As a Russian I wasn't so much offended by the way this film portrayed Russians, but instead as a writer I was more offended by the horrible dialogue. This film tried too hard to get the audience to laugh. It turned potentially good lines into a redundancy. The Russian, black, and gay jokes were the same ones only reworded a couple of hundred times. After calling The Rock's character a f***** (he plays a gay bodyguard to Vince Vaughn), and Cedric the Entertainerer's character a n***** (he played a black rapper with an entourage who threaten those who don't play his tracks with guns) I wanted to walk out of the movie theater, because it was painful to sit through. If this was "Get Shorty" none of this would've even needed to be in the film to build up drama, or a really bad laugh.
What lacked in this film that didn't in "Get Shorty" was Chili's hot spicey attitude. He's a completely different person in this sequel. For one thing the old Chili would've had more dialogue. John Travolta doesn't have more than 20 speaking lines in "Be Cool", because he is out staged by the repetitive lines, and the hundred and two cameo appearances by the most random celebrities. I won't ruin the shock by revealing all of the cameos for those who actually plan to see this movie (PLEASE DON'T!!!), but I will say that it will forever amaze me that these people agreed to be in a film of such inanity.
What was even more stupid was the very lame dance sequence with Travolta and Uma Thurman (she plays the widower of James Woods who LUCKILY gets killed in the first 10 minutes of the movie).
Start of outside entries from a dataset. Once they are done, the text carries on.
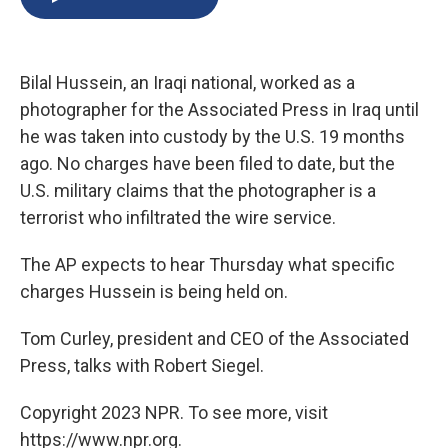
b
s
a
b
e
l
o
k
d
o
d
o
y
s
a
I
k
r
n
Bilal Hussein, an Iraqi national, worked as a
d
photographer for the Associated Press in Iraq until
he was taken into custody by the U.S. 19 months
ago. No charges have been filed to date, but the
U.S. military claims that the photographer is a
terrorist who infiltrated the wire service.
The AP expects to hear Thursday what specific
charges Hussein is being held on.
Tom Curley, president and CEO of the Associated
Press, talks with Robert Siegel.
Copyright 2023 NPR. To see more, visit
https://www.npr.org.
Tarrantino never made Pulp Fiction for an idiot like the director of "Be Cool" to mess around with. This dance number was boring, long, and just plain throbbing. The Black Eyed Peas playing in the club with a total of 10 people didn't make the scene any memorable.
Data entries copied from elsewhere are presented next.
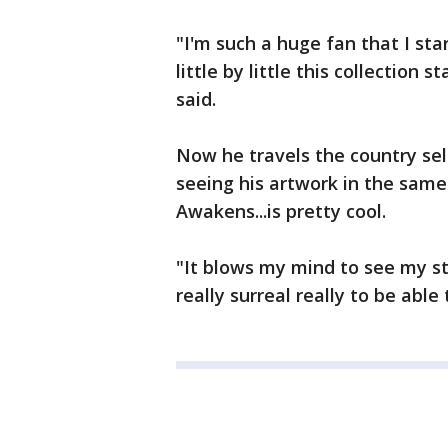
"I'm such a huge fan that I st
little by little this collection 
said.
Now he travels the country sel
seeing his artwork in the same
Awakens...is pretty cool.
"It blows my mind to see my stu
really surreal really to be able 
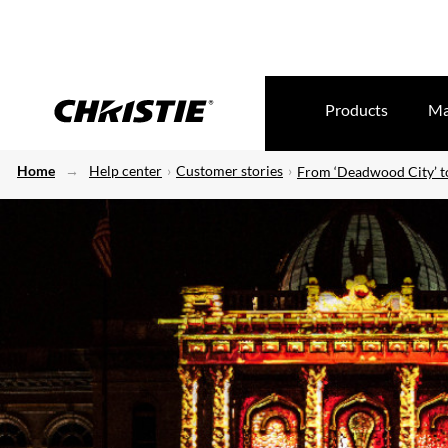
Products
Ma
Home
Help center
Customer stories
From ‘Deadwood City’ t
There were so many plot holes that I left the theater asking myself WHY?! Everything about this film was a big question mark. I just didn't understand the point to anything. I couldn't even explain to you why the Russians were after everyone, or why this film was ever made, because I'm baffled. All I took out of this movie was that everyone in L.A. has a sidekick, and the only way this movie was probably funded was through all of the advertisements by Diet Coke, Yahoo!, Honda Insight Hybrid, T-Mobile, Trimspa (even the spokeswoman herself is in the movie) and the Bad Screenwriters Guild. Plot holes, stupid dialogue, too many random cameos, horrible acting (even by the pros), and a not-so-entertaining attempt to mimic "Pulp Fiction" makes this film the worst movie of 2005, and it's only the third month of the year.